Do people still volunteer for service sake?
Published 8:44 am Tuesday, March 8, 2011
Column: Notes from Home
Volunteering to serve the community isn’t what it used to be.
Once upon a time, lots of American institutions thrived because of women and men (mostly women) who stepped forward and did what needed to be done without thought of payment. They ran PTA chapters at school, organized Red Cross functions, led Scout troops, made bandages for distant disasters, kept an eye out for children and shut-ins in their neighborhoods …
Don’t I sound like an old curmudgeon? When I was a child … blah, blah, blah. Surely I can’t mean what I say? Surely I see all the teens and adults packaging meals for the hungry, going on mission trips and helping to build houses today? Yes, of course I see them. I’ve been one of them, helping with those tasks.
It’s not that the idea of volunteering has gone away; it’s just that the motivation for serving others seems to have changed. Today volunteering is something most of us seem to be doing for some kind of reward — the public acknowledgement, the free cookies or sandwiches, the line item for a résumé — or because of some kind of pressure, and not because the act of serving another is something we just do because we’re Americans or religious … or human beings.
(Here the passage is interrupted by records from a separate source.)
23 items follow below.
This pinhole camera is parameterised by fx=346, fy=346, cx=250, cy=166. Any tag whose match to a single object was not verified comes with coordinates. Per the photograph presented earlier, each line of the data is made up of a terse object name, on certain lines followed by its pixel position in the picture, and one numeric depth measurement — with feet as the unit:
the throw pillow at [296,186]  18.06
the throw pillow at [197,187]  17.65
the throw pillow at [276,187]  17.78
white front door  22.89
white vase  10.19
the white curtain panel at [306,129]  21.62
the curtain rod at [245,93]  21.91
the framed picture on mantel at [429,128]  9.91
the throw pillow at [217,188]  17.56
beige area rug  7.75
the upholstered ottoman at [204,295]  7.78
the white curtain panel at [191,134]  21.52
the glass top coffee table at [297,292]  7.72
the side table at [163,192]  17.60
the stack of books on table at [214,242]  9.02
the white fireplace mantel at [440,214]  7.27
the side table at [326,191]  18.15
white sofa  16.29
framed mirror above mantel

This is most obvious when you look at the applications for college and the associated scholarships, or rather, when you look at how families prepare for those applications. Teenagers volunteer to serve supper to the homeless for the sake of that college application and then, later, the résumé for that first job.
Families have learned to keep track of these service experiences — our family does now, after the experience of applying for college with our oldest — because it’s something colleges ask about. Organizations that give out scholarships — including colleges themselves — also ask for evidence of volunteering. We try to keep the documentation in the background, but periodically there it is, sitting right in our faces: we need to keep these records to help our kids.
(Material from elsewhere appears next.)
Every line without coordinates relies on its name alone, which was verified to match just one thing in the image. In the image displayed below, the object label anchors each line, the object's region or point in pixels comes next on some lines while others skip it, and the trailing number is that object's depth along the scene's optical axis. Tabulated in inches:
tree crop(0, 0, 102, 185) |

There’s another thing that complicates the concept of service: What happens when we volunteer our time for an institution that uses that service as part of its PR or advertising, helping them profit from what volunteers do? It still means helping people, but volunteering within an institution that’s out to make a profit also means working without pay in a way that benefits somebody else’s wallet.
Consider this, too, as you look at the total picture of volunteering: Some of us are pressured to volunteer through something known locally as Sentenced to Serve. A person is sentenced by a court to serve others as a punishment for having broken the law. Yes, it’s usually some non-lethal kind of crime, but regardless of what they did, they are serving the community — providing unpaid labor to churches or roadsides or Habitat for Humanity or something similar — as an alternative to sitting in jail. What an attractive concept: volunteering seen as a punishment, as menial labor assigned to losers.
This does not mean that there aren’t others who are genuine in their service, and are not seeking anything other than the satisfaction of knowing they have helped the community. Recently I read a story about volunteers helping out county and municipal governments in different parts of Minnesota. Those local governments don’t have enough money to pay people to work in all kinds of areas, so some big-hearted men and women have stepped forward to answer telephones and staff counters. In Arizona, volunteers are camping out in state parks that have been closed because of budget cuts. They’re protecting artifacts from looters because the state isn’t.
One common feature with most of those volunteers is that they are retirees — they have social security and pensions to pay the bills. But they also grew up at a time when sacrifice for the sake of the community and service to others were considered core values. How many of my generation or the generations following me are going to step into their shoes when they’re gone?
Right from its founding, our society has always been concerned about money — making money, saving money, spending money — but lately it seems that money is the only thing that matters. How much will I earn from this investment? How much will I get paid? How can I stop the government from stealing my money? It’s hard to “sell” the idea of service for service’s sake — because it’s the right thing to do — when people are encouraged to focus so selfishly on their own needs.
Albert Lea resident David Rask Behling teaches at Waldorf College in Forest City, Iowa, and lives with his wife and children in Albert Lea. His column appears every other Tuesday.